__PROVIDED RECORDS__
◆ ◆ ◆ ◆

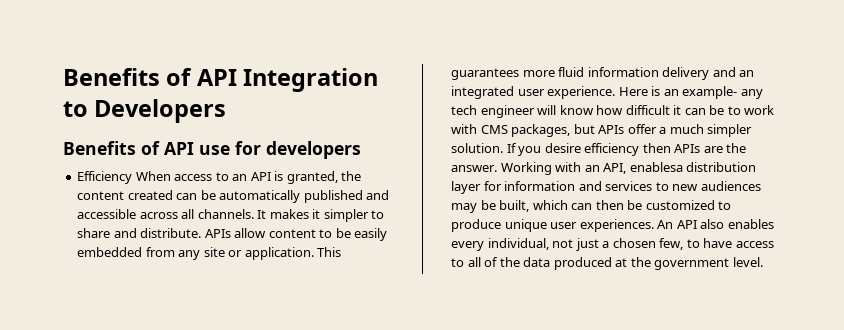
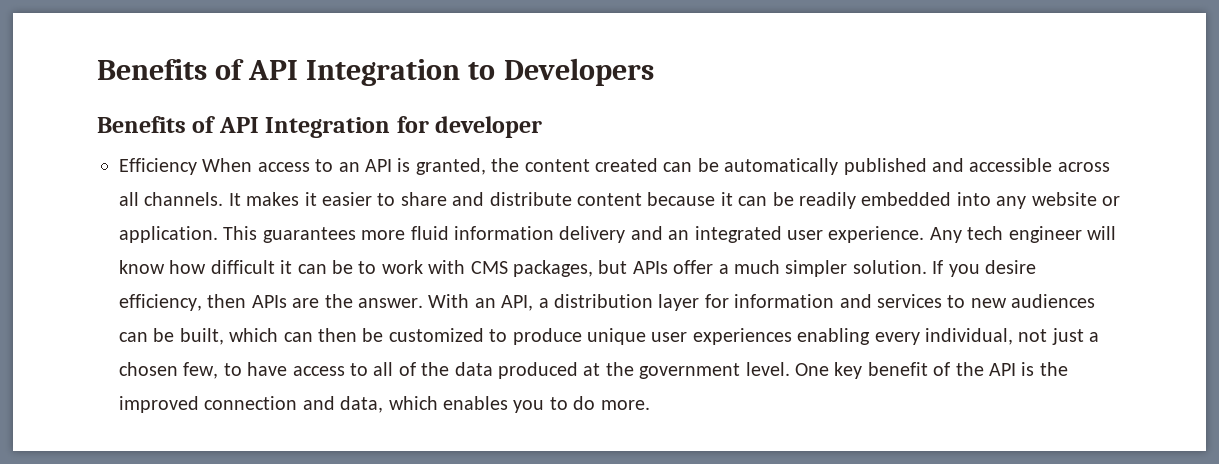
[199,141,361,159] use for developers -> [265,116,543,138] Integration for developer
[323,209,369,222] simpler -> [322,192,372,206] easier
[140,228,388,241] [77,247,225,260] distribute. APIs allow content to be easily embedded from any site -> [489,192,1097,209] distribute content because it can be readily embedded into any website
[618,86,763,99] Here is an example- any -> [929,227,962,243] Any
[584,143,640,156] efficiency -> [119,294,202,311] efficiency,
[500,162,582,175] Working with -> [428,294,470,308] With
[629,162,683,172] enablesa -> [538,298,549,308] a
[451,203,478,213] may -> [119,332,148,342] can
[579,219,774,232] experiences. An API also enables -> [692,328,871,345] experiences enabling
(763, 262) none -> [794,362,1068,379] [119,396,650,413] One key benefit of the API is the improved connection and data, which enables you to do more.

◆ ◆ ◆ ◆

Set down all the data again exactly as above, pictures excluded.

[199,141,361,159] use for developers -> [265,116,543,138] Integration for developer
[323,209,369,222] simpler -> [322,192,372,206] easier
[140,228,388,241] [77,247,225,260] distribute. APIs allow content to be easily embedded from any site -> [489,192,1097,209] distribute content because it can be readily embedded into any website
[618,86,763,99] Here is an example- any -> [929,227,962,243] Any
[584,143,640,156] efficiency -> [119,294,202,311] efficiency,
[500,162,582,175] Working with -> [428,294,470,308] With
[629,162,683,172] enablesa -> [538,298,549,308] a
[451,203,478,213] may -> [119,332,148,342] can
[579,219,774,232] experiences. An API also enables -> [692,328,871,345] experiences enabling
(763, 262) none -> [794,362,1068,379] [119,396,650,413] One key benefit of the API is the improved connection and data, which enables you to do more.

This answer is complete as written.